TESTS OF SIGNIFICANCE

1. Introduction In applied investigations, one is often interested in comparing some characteristic (such as the mean, the variance or a measure of association between two characters) of a group with a specified value, or in comparing two or more groups with regard to the characteristic. For instance, one may wish to compare two varieties of wheat with regard to the mean yield per hectare or to know if the genetic fraction of the total variation in a strain is more than a given value or to compare different lines of a crop in respect of variation between plants within lines.
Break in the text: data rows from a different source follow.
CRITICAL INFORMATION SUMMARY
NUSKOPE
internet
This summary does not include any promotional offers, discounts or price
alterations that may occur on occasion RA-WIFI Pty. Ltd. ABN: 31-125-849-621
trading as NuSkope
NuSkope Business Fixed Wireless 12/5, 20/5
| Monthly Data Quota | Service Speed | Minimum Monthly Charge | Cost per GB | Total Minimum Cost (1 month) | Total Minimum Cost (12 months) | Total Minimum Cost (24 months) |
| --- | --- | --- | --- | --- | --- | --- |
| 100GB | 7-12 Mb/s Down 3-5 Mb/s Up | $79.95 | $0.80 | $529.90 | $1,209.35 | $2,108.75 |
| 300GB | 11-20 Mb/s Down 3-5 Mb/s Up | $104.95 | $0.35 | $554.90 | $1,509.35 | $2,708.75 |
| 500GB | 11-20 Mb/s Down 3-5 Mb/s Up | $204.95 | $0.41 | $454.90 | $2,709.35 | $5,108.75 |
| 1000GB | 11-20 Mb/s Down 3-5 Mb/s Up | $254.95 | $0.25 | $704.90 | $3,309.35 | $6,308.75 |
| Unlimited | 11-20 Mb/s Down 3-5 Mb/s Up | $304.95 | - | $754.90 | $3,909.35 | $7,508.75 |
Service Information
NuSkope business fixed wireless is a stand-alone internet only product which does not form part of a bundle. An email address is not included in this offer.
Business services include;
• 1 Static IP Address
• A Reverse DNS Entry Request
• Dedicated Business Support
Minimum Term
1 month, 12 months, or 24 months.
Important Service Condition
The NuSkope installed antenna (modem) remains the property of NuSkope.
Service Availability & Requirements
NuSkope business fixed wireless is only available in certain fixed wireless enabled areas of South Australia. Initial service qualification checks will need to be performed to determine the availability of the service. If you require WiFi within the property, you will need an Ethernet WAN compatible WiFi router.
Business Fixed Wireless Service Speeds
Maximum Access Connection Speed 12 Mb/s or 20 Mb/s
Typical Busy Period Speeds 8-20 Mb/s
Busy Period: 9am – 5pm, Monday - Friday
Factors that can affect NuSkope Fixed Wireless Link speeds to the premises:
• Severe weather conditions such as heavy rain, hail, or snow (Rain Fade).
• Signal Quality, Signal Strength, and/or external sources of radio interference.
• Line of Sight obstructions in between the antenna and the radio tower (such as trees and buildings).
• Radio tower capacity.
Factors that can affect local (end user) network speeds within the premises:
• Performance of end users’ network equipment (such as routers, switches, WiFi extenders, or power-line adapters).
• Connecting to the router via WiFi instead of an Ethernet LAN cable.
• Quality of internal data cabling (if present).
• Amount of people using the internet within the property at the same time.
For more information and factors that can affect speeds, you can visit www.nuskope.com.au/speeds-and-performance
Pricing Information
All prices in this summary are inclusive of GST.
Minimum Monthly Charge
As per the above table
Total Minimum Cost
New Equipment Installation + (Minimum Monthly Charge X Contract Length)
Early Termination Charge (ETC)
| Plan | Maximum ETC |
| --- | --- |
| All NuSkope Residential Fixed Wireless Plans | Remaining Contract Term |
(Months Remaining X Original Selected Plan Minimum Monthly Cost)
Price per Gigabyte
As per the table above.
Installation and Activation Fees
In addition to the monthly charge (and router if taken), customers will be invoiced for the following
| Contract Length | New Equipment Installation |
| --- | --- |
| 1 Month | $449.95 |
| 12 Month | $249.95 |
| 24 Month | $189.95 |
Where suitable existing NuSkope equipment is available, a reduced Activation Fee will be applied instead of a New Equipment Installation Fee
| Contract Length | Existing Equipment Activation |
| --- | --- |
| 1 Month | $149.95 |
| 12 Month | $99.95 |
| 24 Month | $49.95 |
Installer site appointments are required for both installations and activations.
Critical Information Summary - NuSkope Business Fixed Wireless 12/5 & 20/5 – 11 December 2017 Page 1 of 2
In making such comparisons one cannot rely on the mere numerical magnitudes of the index of comparison such as the mean, variance or measure of association. This is because each group is represented only by a sample of observations and if another sample were drawn the numerical value would change. This variation between samples from the same population can at best be reduced in a well-designed controlled experiment but can never be eliminated. One is forced to draw inference in the presence of the sampling fluctuations which affect the observed differences between groups, clouding the real differences. Statistical science provides an objective procedure for distinguishing whether the observed difference connotes any real difference among groups. Such a procedure is called a test of significance. The test of significance is a method of making due allowance for the sampling fluctuation affecting the results of experiments or observations. The fact that the results of biological experiments are affected by a considerable amount of uncontrolled variation makes such tests necessary. These tests enable us to decide on the basis of the sample results, if i) the deviation between the observed sample statistic and the hypothetical parameter value, or ii) the deviation between two sample statistics, is significant or might be attributed to chance or the fluctuation of sampling.